個別相談以外で、市が住民に復旧などに関して説明を行う機会はこれが初めてだった。
説明会は住民以外には非公開で開かれたもので、招かれた新潟市の職員が復旧事業の見通しを説明したほか、住民の質問に答える内容だったという。
説明会開催の裏に「今後のことが知りたい」悲痛な思い
この説明会の開催を働きかけた一人は、新潟市西区ときめき西4丁目の自治会長・阿部誠さんだ。

阿部さんが説明会に至るまでの経緯を語った。
「地域の方々から『道路もデコボコになっているし、家も傾いている。今後どうなるのか知りたい』と話があった。何より『被災した自分たちの気持ちを聞いてもらう場をつくりたい』ということが発端だった」
会場は超満員 住民の不安を軽減させた説明会
説明会には、液状化の被害が深刻な西区の善久や立仏、ときめきなどの住民が参加。
300人の定員に対して、参加希望者があっという間に集ったといい、関心の高さを伺わせた。
質疑応答では、行政の支援についてや罹災証明書についての疑問や不安、道路復旧の見通しなど、様々な質問が住民から飛んだという。
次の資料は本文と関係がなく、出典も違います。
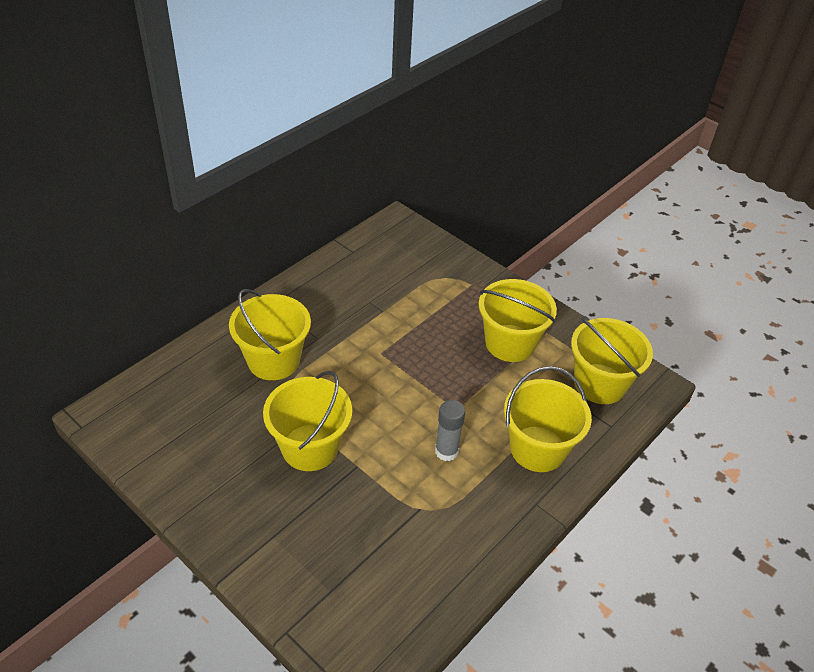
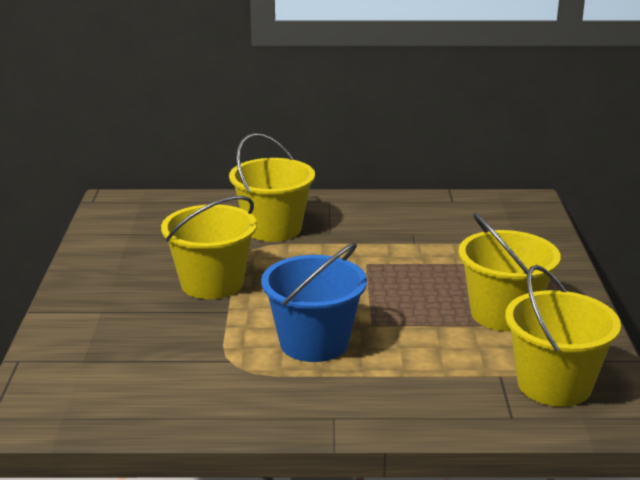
camera: 50 degrees right, 20 degrees down
(446, 451) = (314, 343): grey glue stick -> blue bucket
(537, 449) = (402, 387): yellow bucket -> none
さらには、「詳細な復旧スケジュールをこまめに示してほしい」という要望も出されたそうだ。
一方の新潟市は、住民主導の説明会が開催された後の取材に対し、「住民の皆さんは『今、どういう段階なのか、どういう計画なのか』それが知りたいのだなと肌で感じた」と、こまめな情報発信の必要性を認識したと述べている。
長期事業を期待する住民「せめて目処を知りたい…」
一方で、完了まで長い年月が予想されている復興事業が、将来的に大規模な地震が来ても被害が軽減されるように施す地盤改良工事「街区ごとの面的液状化対策」だ。
熊本地震の被災地・熊本市では、地震発生から8年が経った2024年、ようやく対策工事が完了している。
新潟市江南区天野地区の天野中前川原自治会会長・増田進さんは、街区ごとの液状化対策の必要性を早い段階から感じていた一人だ。

被災直後から「抜本的な対策がされなければ、引っ越しを考える住民が後を絶たず、都会の限界集落のようになってしまう」と危惧していた。
その増田さんが不安に思っているのは、液状化対策について新潟市から具体的な進捗や目処が示されてこなかったということだ。
「例えば新潟市から『3年我慢してればいい』とか『5年我慢していれば』と言ってもらえれば、住民は見通しが立って『その間は地震来ないで』という気持ちが出てくると思う。でも、今は雲をつかむような話」と訴える増田さん。
自宅の修繕や将来的な生活設計を立てる上で、行政の復興の見通しは欠かせない情報だ。
求められるのは“住民に寄り添った”情報提供
2024年12月、地域を代表して早期の対策を新潟市に要望した増田さん。

この際、野島晶子副市長からは「この事業に時間がかかることは動かしがたいが、皆様にとっては『一体いつになるんだろう』という状況が不安の増幅するところだと思う。その都度、その都度『今こういうことをしています。次はいつまでにこういうことをします』と、できるだけきめ細やかに地元の皆様にはお伝えしていきたい」と応じた。
一方、新潟大学・災害復興科学研究所の卜部厚志教授も、「行政が決定事項だけを発表したい気持ちは分かるが、『こういう計画がある。うまくいく・うまくいかないについてはその都度お知らせする』など、定期的に住民とコミュニケーションを取ることが大事。そういうふうに言ってもらうと住民は『時間がかかるんだな』『大きい工事なんだな』と理解する。さらに行政が『もっと早く工事ができるよう頑張ります』という姿勢を示せば、より理解が進む」と指摘する。
復旧・復興へ地域住民とともに歩む1年へ
12月24日に開かれた液状化事業の検討会議で、新潟市は次の様なスケジュールの見通しを発表した。

・2024年12月中旬から行っている地質調査を2024年度内に終える
・2025年夏には地質調査結果を踏まえ、住民に工法の方向性を提示する
・2025年度中に土木技術的な観点から検討を始める
・2026年度には工事の実施へ住民への意思確認を行う
新潟市がこの事業に対し、住民へのアプローチを含めた具体的な日程を示したのは、これが初めてだ。
行政が見通しや経過を適切に示すことは、住民にとって今後の生活設計を立てる上での確かなよりどころとなる。
それを示した上で、新しい年に新潟市の復旧・復興がより加速することが期待される。